Green Lantern Corps #6 (Opis, opinia) – Najlepszy komiks z Mogo od lat?
Prawdopodobnie dostaliśmy najlepszy komiks o Mogo od kilkunastu lat!
Opis komiksu
W zeszłym tygodniu ukazał się 6. zeszyt „Green Lantern Corps” Adamsa. Tradycyjnie dwa wątki fabularne. Pierwszy skupiony na Jessicie Cruz i Sojourner Mullein, które poleciały do Mogo, żeby pomóc mu w procesie leczenia. Drugi skupiony na Sinestro i Vexar’u, nowej Zielonej Latarni, którzy musieli zrobić porządki na rodzinnej planecie tego pierwszego.
Opinia komiksu
Jeremy Adams pokazał jak w prosty sposób napisać emocjonujący komiks o Mogo. Nieoczywistą wrażliwość postaci ukazał za pomocą jego konstruktów oraz zjawiska atmosferycznych, które wyrażały stan emocjonalny planety. Proste zabiegi narracyjnej, ale idealnie działały ze słowami Jessici, która za wszelką cenę próbowała pomóc przyjacielowi. Cruz pokazała się jako prawdziwa i wrażliwe liderka, która umacnia swoją pozycję. Nieco zbędna w historii była Mullein, ale kto zwracałby na nią uwagę.
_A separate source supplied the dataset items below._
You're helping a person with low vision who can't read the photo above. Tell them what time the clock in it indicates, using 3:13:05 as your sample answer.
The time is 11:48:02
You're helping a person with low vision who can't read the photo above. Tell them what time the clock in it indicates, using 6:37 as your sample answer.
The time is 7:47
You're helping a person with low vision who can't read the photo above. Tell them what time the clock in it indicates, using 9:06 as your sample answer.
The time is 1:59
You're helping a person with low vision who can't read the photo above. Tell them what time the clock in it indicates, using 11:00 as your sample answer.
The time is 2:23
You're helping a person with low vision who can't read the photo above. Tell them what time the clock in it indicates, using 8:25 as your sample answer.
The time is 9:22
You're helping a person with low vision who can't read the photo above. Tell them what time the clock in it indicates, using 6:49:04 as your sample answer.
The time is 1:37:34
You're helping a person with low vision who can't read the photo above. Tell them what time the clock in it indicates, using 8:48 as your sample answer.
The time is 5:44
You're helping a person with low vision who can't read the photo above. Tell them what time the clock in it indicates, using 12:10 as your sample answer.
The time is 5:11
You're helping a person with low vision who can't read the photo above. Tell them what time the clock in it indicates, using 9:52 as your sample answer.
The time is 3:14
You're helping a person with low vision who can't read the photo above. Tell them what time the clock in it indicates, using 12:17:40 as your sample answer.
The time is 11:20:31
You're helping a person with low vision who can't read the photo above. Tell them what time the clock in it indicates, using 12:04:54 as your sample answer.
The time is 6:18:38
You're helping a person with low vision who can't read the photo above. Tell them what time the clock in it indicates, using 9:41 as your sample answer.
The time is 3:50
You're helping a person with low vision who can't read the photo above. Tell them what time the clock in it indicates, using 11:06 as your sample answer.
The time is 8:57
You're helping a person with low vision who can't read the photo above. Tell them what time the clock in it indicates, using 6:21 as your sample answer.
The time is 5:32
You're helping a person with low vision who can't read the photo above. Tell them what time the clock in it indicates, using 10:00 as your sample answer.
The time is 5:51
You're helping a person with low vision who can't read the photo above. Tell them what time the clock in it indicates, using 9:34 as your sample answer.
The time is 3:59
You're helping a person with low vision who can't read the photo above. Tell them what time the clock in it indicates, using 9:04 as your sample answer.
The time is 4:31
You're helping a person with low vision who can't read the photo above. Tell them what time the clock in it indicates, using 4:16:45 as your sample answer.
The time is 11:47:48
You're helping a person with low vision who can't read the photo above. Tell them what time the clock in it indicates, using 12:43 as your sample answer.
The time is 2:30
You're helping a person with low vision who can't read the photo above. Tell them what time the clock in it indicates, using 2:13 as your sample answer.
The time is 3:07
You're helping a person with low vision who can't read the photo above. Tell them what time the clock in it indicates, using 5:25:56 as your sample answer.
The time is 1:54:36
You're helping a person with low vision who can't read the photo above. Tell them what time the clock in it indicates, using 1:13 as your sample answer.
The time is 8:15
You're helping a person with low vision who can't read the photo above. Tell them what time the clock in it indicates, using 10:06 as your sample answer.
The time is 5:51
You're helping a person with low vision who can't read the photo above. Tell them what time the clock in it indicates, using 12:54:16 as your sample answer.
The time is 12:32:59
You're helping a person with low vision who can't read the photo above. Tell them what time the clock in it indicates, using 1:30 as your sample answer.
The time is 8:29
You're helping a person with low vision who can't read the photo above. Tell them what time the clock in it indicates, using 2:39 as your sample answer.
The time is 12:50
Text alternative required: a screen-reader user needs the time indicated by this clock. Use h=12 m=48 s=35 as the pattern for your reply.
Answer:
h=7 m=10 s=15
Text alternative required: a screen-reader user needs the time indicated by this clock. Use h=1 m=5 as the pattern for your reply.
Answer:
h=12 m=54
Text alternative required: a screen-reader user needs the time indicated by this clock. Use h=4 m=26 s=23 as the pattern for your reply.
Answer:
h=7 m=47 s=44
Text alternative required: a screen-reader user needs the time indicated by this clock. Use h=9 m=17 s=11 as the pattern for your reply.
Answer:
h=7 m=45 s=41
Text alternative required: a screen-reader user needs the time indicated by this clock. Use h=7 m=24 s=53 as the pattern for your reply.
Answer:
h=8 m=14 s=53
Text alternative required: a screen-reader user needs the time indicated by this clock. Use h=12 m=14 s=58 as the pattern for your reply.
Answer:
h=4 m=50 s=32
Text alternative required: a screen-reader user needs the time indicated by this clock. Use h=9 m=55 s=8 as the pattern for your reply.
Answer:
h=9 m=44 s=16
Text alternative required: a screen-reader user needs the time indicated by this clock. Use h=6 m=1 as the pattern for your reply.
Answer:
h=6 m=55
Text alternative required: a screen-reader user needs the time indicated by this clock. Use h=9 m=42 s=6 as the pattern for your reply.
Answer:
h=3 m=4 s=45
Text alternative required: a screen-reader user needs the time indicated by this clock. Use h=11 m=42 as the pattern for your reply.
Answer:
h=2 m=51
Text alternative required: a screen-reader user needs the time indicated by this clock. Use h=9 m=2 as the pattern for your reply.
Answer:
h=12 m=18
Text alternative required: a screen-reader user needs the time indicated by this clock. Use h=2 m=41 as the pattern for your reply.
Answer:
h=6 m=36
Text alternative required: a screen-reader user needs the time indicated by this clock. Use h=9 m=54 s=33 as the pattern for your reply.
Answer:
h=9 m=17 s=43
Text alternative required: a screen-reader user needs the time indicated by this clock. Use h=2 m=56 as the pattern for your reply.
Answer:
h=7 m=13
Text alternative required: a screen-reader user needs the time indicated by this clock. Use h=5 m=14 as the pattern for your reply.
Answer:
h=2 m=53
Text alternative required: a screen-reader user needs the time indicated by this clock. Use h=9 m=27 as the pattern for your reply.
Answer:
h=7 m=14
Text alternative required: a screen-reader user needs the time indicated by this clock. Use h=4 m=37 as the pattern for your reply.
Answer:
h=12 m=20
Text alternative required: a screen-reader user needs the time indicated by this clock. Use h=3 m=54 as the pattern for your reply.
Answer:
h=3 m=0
Wątek z Sinestro nie był szczególnie interesujący. Sinestro działa bezpiecznie, nie wychyla się, brakowało chemii z jego towarzyszką. Ale warto wspomnieć historię ze względu na pojawienie się Sinsona, syna Sinestro, któremu towarzyszył Lor-Zod (syn Zoda). Chłopaki mają silne charaktery, co zostało wykorzystane w interakcji z Sinestro. Kolizja była zabawna, momentami sugerująca większy problem do rozwiązania, ale najbardziej cieszy angażowania chłopców do głównych serii DC – obawiałem się, że zostaną zamiecieni pod dywan po swojej historii. A tu proszę!